Exercise data:
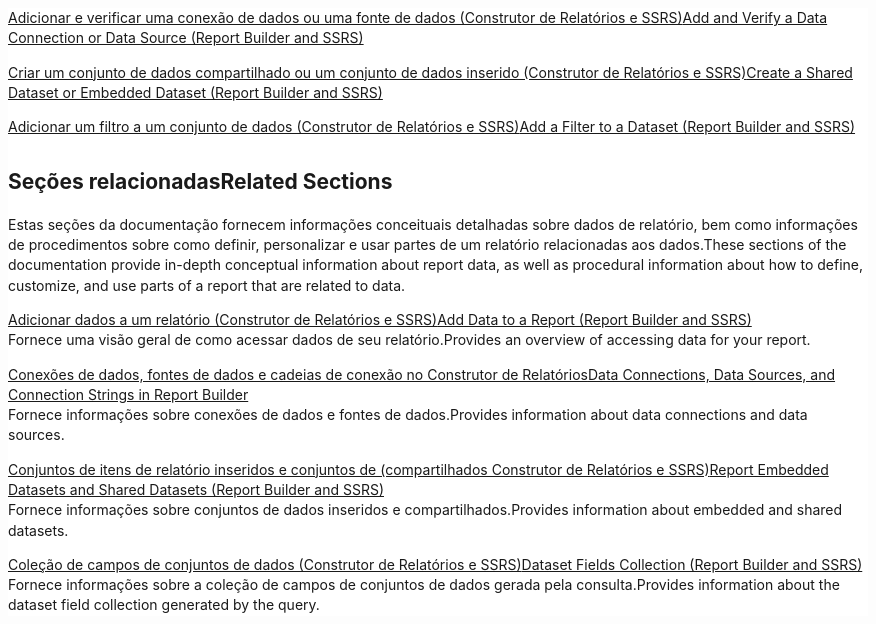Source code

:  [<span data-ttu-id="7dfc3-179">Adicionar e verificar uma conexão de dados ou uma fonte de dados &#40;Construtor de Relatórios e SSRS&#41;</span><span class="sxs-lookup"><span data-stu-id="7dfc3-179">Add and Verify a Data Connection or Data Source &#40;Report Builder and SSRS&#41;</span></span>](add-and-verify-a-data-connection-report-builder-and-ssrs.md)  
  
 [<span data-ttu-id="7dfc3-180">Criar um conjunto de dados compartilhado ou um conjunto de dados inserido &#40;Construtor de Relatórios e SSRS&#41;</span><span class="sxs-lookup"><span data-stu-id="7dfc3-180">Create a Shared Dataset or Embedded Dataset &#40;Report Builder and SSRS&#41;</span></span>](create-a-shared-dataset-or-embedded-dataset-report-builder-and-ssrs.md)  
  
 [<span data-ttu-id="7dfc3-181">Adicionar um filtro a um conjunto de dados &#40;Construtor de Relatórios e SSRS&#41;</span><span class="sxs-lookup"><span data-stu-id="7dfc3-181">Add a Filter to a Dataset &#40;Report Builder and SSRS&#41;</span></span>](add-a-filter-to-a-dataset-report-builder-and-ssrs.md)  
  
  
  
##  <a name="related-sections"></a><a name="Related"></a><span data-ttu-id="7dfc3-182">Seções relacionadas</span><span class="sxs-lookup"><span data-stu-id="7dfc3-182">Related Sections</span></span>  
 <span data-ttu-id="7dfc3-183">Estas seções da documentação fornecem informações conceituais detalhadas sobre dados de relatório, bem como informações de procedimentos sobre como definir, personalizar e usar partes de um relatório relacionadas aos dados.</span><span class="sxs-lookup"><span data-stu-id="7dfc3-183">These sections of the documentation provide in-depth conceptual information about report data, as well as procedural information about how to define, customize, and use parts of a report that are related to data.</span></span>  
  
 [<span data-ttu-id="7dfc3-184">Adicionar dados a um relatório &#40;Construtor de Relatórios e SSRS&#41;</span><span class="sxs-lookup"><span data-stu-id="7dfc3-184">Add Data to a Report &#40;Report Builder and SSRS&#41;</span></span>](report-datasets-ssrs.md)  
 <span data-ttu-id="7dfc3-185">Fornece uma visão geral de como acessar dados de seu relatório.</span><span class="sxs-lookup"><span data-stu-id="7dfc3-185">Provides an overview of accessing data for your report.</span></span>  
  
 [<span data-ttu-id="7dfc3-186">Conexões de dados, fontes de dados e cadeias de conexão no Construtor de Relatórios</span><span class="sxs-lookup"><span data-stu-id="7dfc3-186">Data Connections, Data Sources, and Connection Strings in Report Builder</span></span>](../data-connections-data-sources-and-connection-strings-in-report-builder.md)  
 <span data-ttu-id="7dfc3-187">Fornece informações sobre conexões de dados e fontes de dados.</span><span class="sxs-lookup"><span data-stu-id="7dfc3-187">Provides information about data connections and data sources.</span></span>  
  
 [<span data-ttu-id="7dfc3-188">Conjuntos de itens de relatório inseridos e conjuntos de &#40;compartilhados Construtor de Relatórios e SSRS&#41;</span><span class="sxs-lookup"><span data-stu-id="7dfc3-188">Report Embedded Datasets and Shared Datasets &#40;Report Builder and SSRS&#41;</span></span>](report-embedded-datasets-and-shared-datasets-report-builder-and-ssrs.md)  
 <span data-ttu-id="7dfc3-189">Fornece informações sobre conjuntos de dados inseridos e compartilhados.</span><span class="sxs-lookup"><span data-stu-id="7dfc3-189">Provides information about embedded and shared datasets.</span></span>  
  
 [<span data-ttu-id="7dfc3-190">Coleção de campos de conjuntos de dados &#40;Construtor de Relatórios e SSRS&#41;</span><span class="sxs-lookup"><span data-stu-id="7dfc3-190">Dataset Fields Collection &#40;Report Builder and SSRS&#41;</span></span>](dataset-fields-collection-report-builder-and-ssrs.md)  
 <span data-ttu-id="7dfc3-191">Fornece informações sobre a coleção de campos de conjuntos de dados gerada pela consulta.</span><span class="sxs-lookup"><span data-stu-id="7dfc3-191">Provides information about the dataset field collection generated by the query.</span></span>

Written task: Find the line with "related to data.</span></span>" in the material above. Reproduce it and each line after it up to and including the line with "Builder and SSRS&#41;</span></span>](report-datasets-ssrs.md)".

Response:
 <span data-ttu-id="7dfc3-183">Estas seções da documentação fornecem informações conceituais detalhadas sobre dados de relatório, bem como informações de procedimentos sobre como definir, personalizar e usar partes de um relatório relacionadas aos dados.</span><span class="sxs-lookup"><span data-stu-id="7dfc3-183">These sections of the documentation provide in-depth conceptual information about report data, as well as procedural information about how to define, customize, and use parts of a report that are related to data.</span></span>  
  
 [<span data-ttu-id="7dfc3-184">Adicionar dados a um relatório &#40;Construtor de Relatórios e SSRS&#41;</span><span class="sxs-lookup"><span data-stu-id="7dfc3-184">Add Data to a Report &#40;Report Builder and SSRS&#41;</span></span>](report-datasets-ssrs.md)  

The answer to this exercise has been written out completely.